Aquella mañana me dolía todo. En el espejo del cuarto de baño vi que tenía un arañazo en el cuello, y los labios hinchados. Adam entró y se colocó detrás de mí. Nos miramos en el espejo. Se chupó un dedo y recorrió con él el arañazo. Me puse la ropa y me di la vuelta hacia él.

– ¿Quién hubo antes que yo, Adam? No, no intentes escabullirte. Lo digo en serio.

Adam hizo una pausa, como si estuviera valorando las posibilidades.

– Te propongo un trato -dijo.

Lo encontré terriblemente formal, pero supongo que tenía que serlo. Generalmente los detalles del pasado amoroso surgen en confesiones nocturnas, en diálogos posteriores al coito; son pequeños fragmentos de información ofrecidos como muestra de intimidad o confianza. Nosotros no habíamos hecho nada de eso. Adam me ayudó a ponerme la chaqueta.
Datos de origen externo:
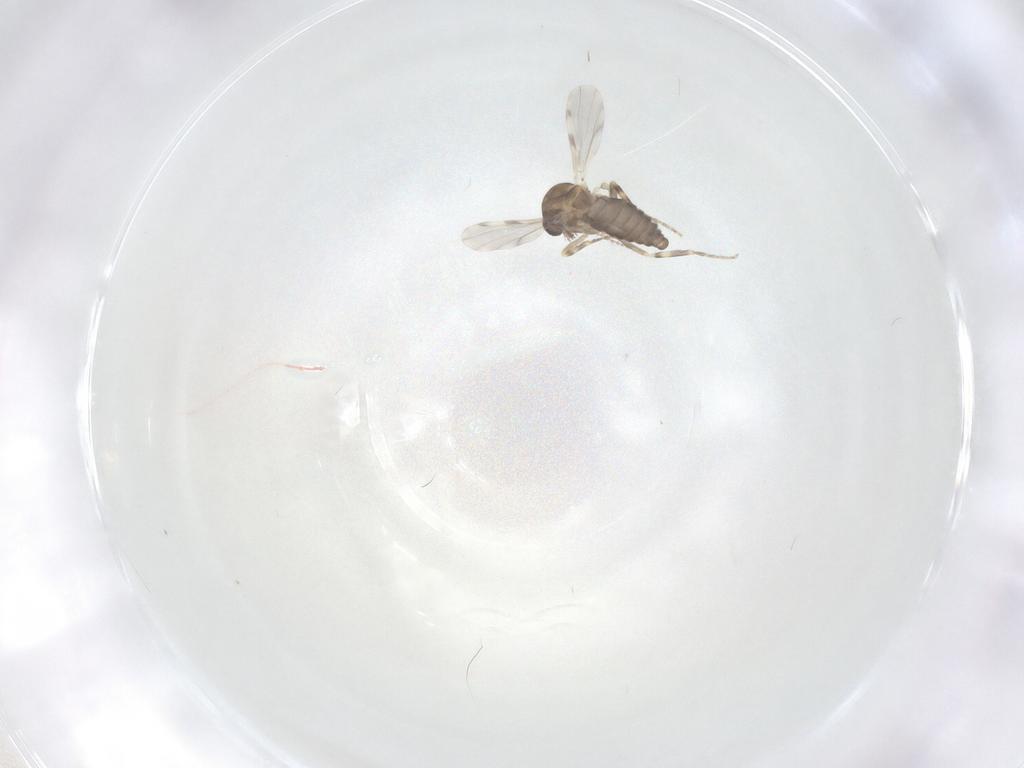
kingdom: Animalia
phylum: Arthropoda
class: Insecta
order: Diptera
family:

– Desayunaremos en un sitio que hay aquí cerca; después tengo que ir a recoger unas cosas. Y luego -dijo mientras abría la puerta-, nos encontraremos otra vez aquí y tú me hablarás de tus novios, y yo te hablaré de mis novias.

– ¿De todas?

– De todas.

* * *

– … y antes hubo otro que se llamaba Rob. Rob era diseñador gráfico, y se creía un gran artista. Era bastante mayor que yo, y tenía una hija de diez años. Era un hombre muy tranquilo, pero…

– ¿Qué hacíais?

– ¿Cómo que qué hacíamos?

– ¿Qué hacíais juntos?

– Pues lo típico: íbamos al cine, a pubs, a pasear…

– Ya sabes a qué me refiero.

Sí, claro que lo sabía.

– Por Dios, Adam. Pues cosas. Eso fue hace muchos años. No me acuerdo de los detalles. -Era mentira, por supuesto.

– ¿Estabas enamorada de él?

Pensé con añoranza en el atractivo rostro de Rob, y recordé algunos buenos ratos que habíamos pasado juntos. Lo adoraba, o al menos lo adoré durante un tiempo.

– No -contesté.

– Sigue.

Aquello resultaba muy violento. Adam estaba sentado enfrente de mí; la mesa nos separaba. Tenía las manos enlazadas, y me taladraba con la mirada. Hablar de sexo ya me resultaba bastante difícil en circunstancias normales, pero aquel interrogatorio era mucho peor.

– Laurence, pero eso no duró mucho -murmuré-. Era un bicho raro.